# Conditional Probability Proof

1. Jul 1, 2014

### Mogarrr

I'd like some help understanding a proof, from http://www.statlect.com/cndprb1.htm. Properties are introduced, which a conditional probability ought to have:
1) Must satisfy properties of probability measures:
a) for any event E, 0≤P(E)≤1;
b) P(Ω)=1;
c) Sigma-additivity: Let {E1, E2, ... En, ....} be a sequence of events, where i≠j implies Ei and Ej are mutually exclusive, then P($\bigcup_{n=1}^∞ E_n$) = $\sum_{n=1}^∞ P(E_n)$.​
2)P(I|I)=1
3) If $E \subseteq I$ and $F \subseteq I$, and P(I) is greater than 0, then $\frac {P(E|I)}{P(F|I)} = \frac {P(E)}{P(F)}$.​

Then a proof is given for the proposition: Whenever P(I) is positive, P(E|I) satisfies the four properties above if and only if P(E|I) = $\frac {P(E \cap I)}{P(I)}$.

I'm having a hard time following the proof of the "only if" part. That is, if P(E|I) satisfies the four properties above, then P(E|I) = $\frac {P(E \cap I)}{P(I)}$.

Here's a quote:
Now we prove the 'only if' part. We prove it by contradiction. Suppose there exists another conditional probability $\bar{P}$ that satifies the four properties. Then There Exists an even E such that:
$\bar{P}(E|I) ≠ P(E|I)$

It can not be noted that $E \subseteq I$, otherwise we would have:
$\frac {\bar{P}(E|I)}{\bar{P}(I|I)} = \frac {\bar{P}(E|I)}1 ≠ \frac {P(E|I)}1 = \frac {P(E \cap I)}{P(I)} = \frac {P(E)}{P(I)}$

*which would be a contradiction, since if $\bar{P}$ was a conditional probability, it would satisfy:
$\frac {\bar{P}(E|I)}{\bar{P}(I|I)} = \frac {P(E)}{P(I)}$​

The proof by contradiction, seems more like a proof of the uniqueness of a conditional probability.

Anyways, I'm not really seeing the statement, *. How is it that $\frac {\bar{P}(E|I)}{\bar{P}(I|I)} = \frac {P(E)}{P(I)}$?

2. Jul 1, 2014

### Staff: Mentor

For "only if", you assume that $\bar P(E|I)$ satisfies the four properties.
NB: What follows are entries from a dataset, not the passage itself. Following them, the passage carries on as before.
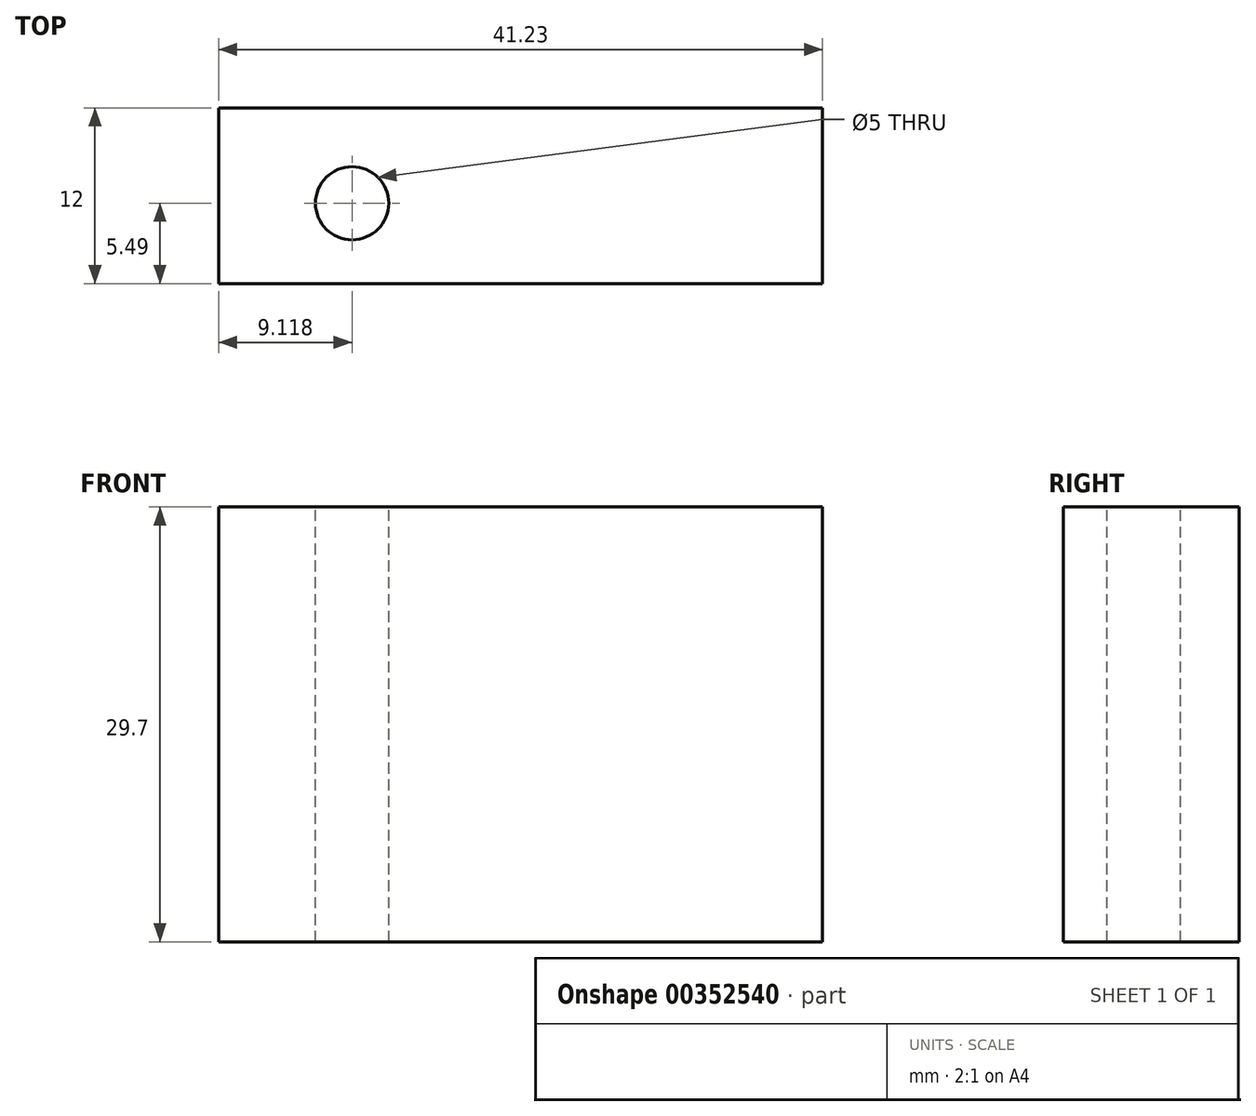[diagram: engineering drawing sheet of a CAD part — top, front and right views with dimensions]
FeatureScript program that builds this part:
annotation { "Feature Type Name" : "Feature", "Feature Type Description" : "" }
export const myFeature = defineFeature(function(context is Context, id is Id, definition is map)
    precondition{}
    {
        {
            var Q0;
            Q0=qCreatedBy(makeId("Front.planeOp"),FACE);
            var sketch = newSketch(context, id + "F0", { "sketchPlane" : qUnion([Q0])});
            skLineSegment(sketch, "E0.bottom", {"start": v(-20.36, 14.34) * mm, "end": v(20.87, 14.34) * mm});
            skLineSegment(sketch, "E0.top", {"start": v(-20.36, -15.36) * mm, "end": v(20.87, -15.36) * mm});
            skLineSegment(sketch, "E0.left", {"start": v(-20.36, 14.34) * mm, "end": v(-20.36, -15.36) * mm});
            skLineSegment(sketch, "E0.right", {"start": v(20.87, 14.34) * mm, "end": v(20.87, -15.36) * mm});
            skSolve(sketch);
        }
        {
            var Q0;
            Q0=qCreatedBy(makeId("Top.planeOp"),FACE);
            var sketch = newSketch(context, id + "F1", { "sketchPlane" : qUnion([Q0])});
            skCircle(sketch, "E1", {"center": v(0, 0) * mm, "radius": 5.51 * mm});
            skSolve(sketch);
        }
        {
            var Q0;
            Q0 = qSketchRegion(id + "F0", true);
            extrude(context, id + "F2", {"entities" : qUnion([Q0]), "depth" : 12 * mm});
        }
        {
            var Q0;
            Q0=sQuery(id+"F1.wireOp",EDGE,"E1");
            extrude(context, id + "F3", {"bodyType" : ToolBodyType.SURFACE, "surfaceEntities" : qUnion([Q0]), "depth" : 25 * mm});
        }
        {
            var Q0;
            Q0=makeQuery(id+"F2.opExtrude","SWEPT_FACE",FACE,{"disambiguationData":[OSD([sQuery(id+"F0.wireOp",EDGE,"E0.bottom")])]});
            var sketch = newSketch(context, id + "F4", { "sketchPlane" : qUnion([Q0])});
            skCircle(sketch, "E2", {"center": v(-11.24, -6.5) * mm, "radius": 4.28 * mm});
            skSolve(sketch);
        }
        {
            var Q0;
            Q0=sQuery(id+"F4.wireOp",VERTEX,"E2.center");
            var Q1;
            Q1=makeQuery(id+"F2.opExtrude","SWEPT_BODY",BODY,{"disambiguationData":[OSD([sQuery(id+"F0.wireOp",EDGE,"E0.bottom"),sQuery(id+"F0.wireOp",EDGE,"E0.top"),sQuery(id+"F0.wireOp",EDGE,"E0.left"),sQuery(id+"F0.wireOp",EDGE,"E0.right")])]});
            hole(context, id + "F5", {"style" : HoleStyle.SIMPLE, "endStyle" : HoleEndStyle.THROUGH, "holeDiameter" : 5 * mm, "isTappedThrough" : true, "tappedDepth" : 12 * mm, "tapClearance" : 3, "locations" : qUnion([Q0]), "scope" : qUnion([Q1])});
        }
    });
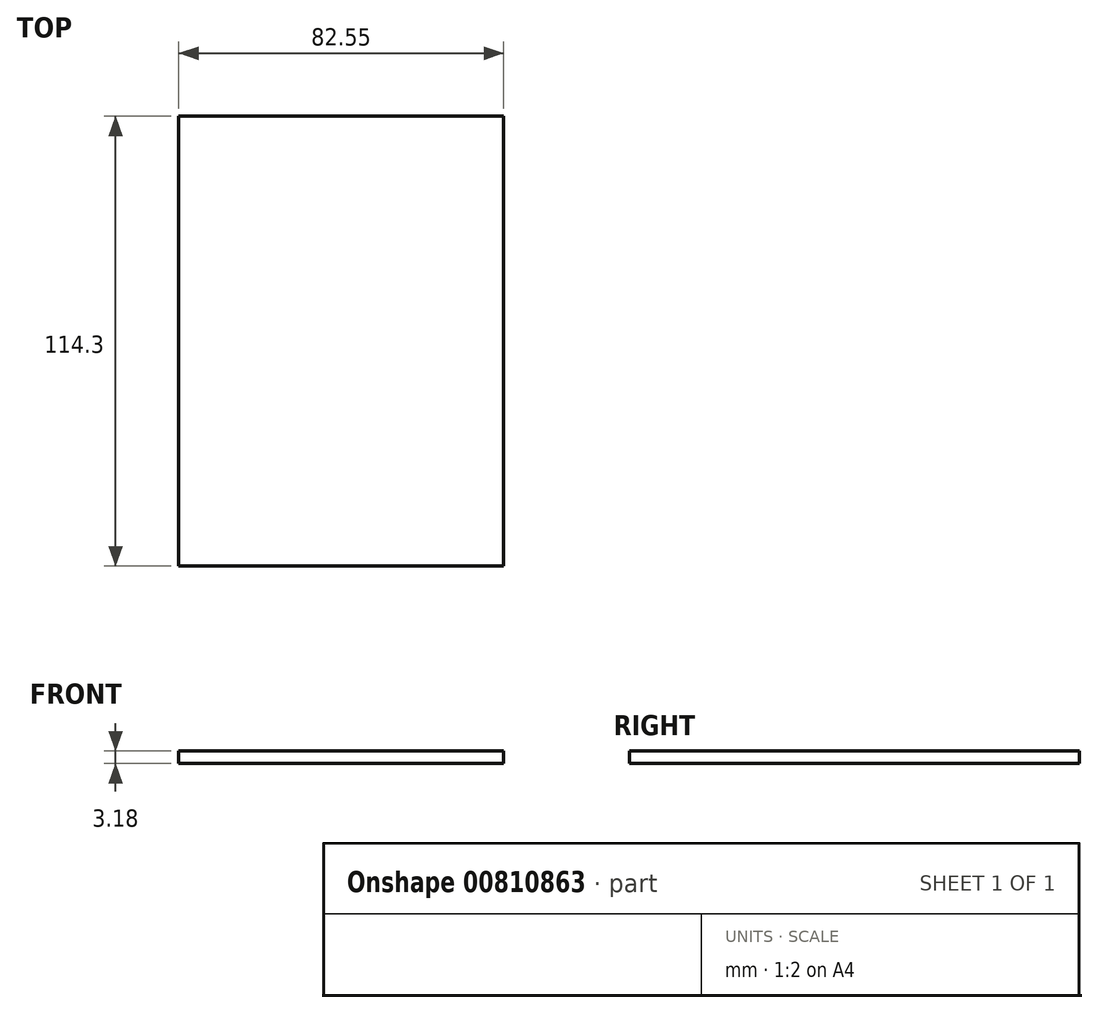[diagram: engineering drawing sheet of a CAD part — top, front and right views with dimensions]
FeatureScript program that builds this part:
annotation { "Feature Type Name" : "Feature", "Feature Type Description" : "" }
export const myFeature = defineFeature(function(context is Context, id is Id, definition is map)
    precondition{}
    {
        {
            var Q0;
            Q0=qCreatedBy(makeId("Right.planeOp"),FACE);
            var sketch = newSketch(context, id + "F0", { "sketchPlane" : qUnion([Q0])});
            skLineSegment(sketch, "E0.bottom", {"start": v(-57.15, 1.59) * mm, "end": v(57.15, 1.59) * mm});
            skLineSegment(sketch, "E0.top", {"start": v(-57.15, -1.59) * mm, "end": v(57.15, -1.59) * mm});
            skLineSegment(sketch, "E0.left", {"start": v(-57.15, 1.59) * mm, "end": v(-57.15, -1.59) * mm});
            skLineSegment(sketch, "E0.right", {"start": v(57.15, 1.59) * mm, "end": v(57.15, -1.59) * mm});
            skPoint(sketch, "E0.middle", {"position": v(0, 0) * mm});
            skSolve(sketch);
        }
        {
            var Q0;
            Q0=makeQuery(id+"F0.imprint","IMPRINT",FACE,{"disambiguationData":[TD([[makeQuery(id+"F0.imprint","IMPRINT",EDGE,{"derivedFrom":sQuery(id+"F0.wireOp",EDGE,"E0.bottom")}),-1.0]])]});
            extrude(context, id + "F1", {"entities" : qUnion([Q0]), "depth" : 82.55 * mm, "offsetDistance" : 25.4 * mm});
        }
    });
In particular, it satisfies the third one with F=I.

3. Jul 1, 2014

### Mogarrr

OH....

So Property 3 asserts that: If $E \subseteq I$ and $F \subseteq I$, where P(F) is positive, then for any probability A, $\frac {A(E|I)}{A(F|I)} = \frac {P(E)}{P(F)}$?

BTW, the other property was this: If $E \subseteq I^C$ then P(E|I)=0.

4. Jul 2, 2014

### Staff: Mentor

Oh, I thought the RHS would have bars as well, they are hard to see. Maybe a typo there and it should be $\bar P$.

5. Jul 3, 2014

### Mogarrr

Yes, I agree, but...

If $\frac {\bar{P}(E|I)}{\bar{P}(I|I)} = \frac {\bar{P}(E)}{\bar{P}(I)}$, then there is no contradiction.

So I'm looking for a justification for the statement *.

I'm fairly certain that I quoted the author correctly, but if there is doubt, you can always visit statlect.com. The notes on Conditional probability are in the Fundamentals of probability theory section.

Last edited: Jul 3, 2014
6. Jul 9, 2014

### scinoob

I think the notation for probabilities and conditional probabilities is not the same and therefore there is no typo.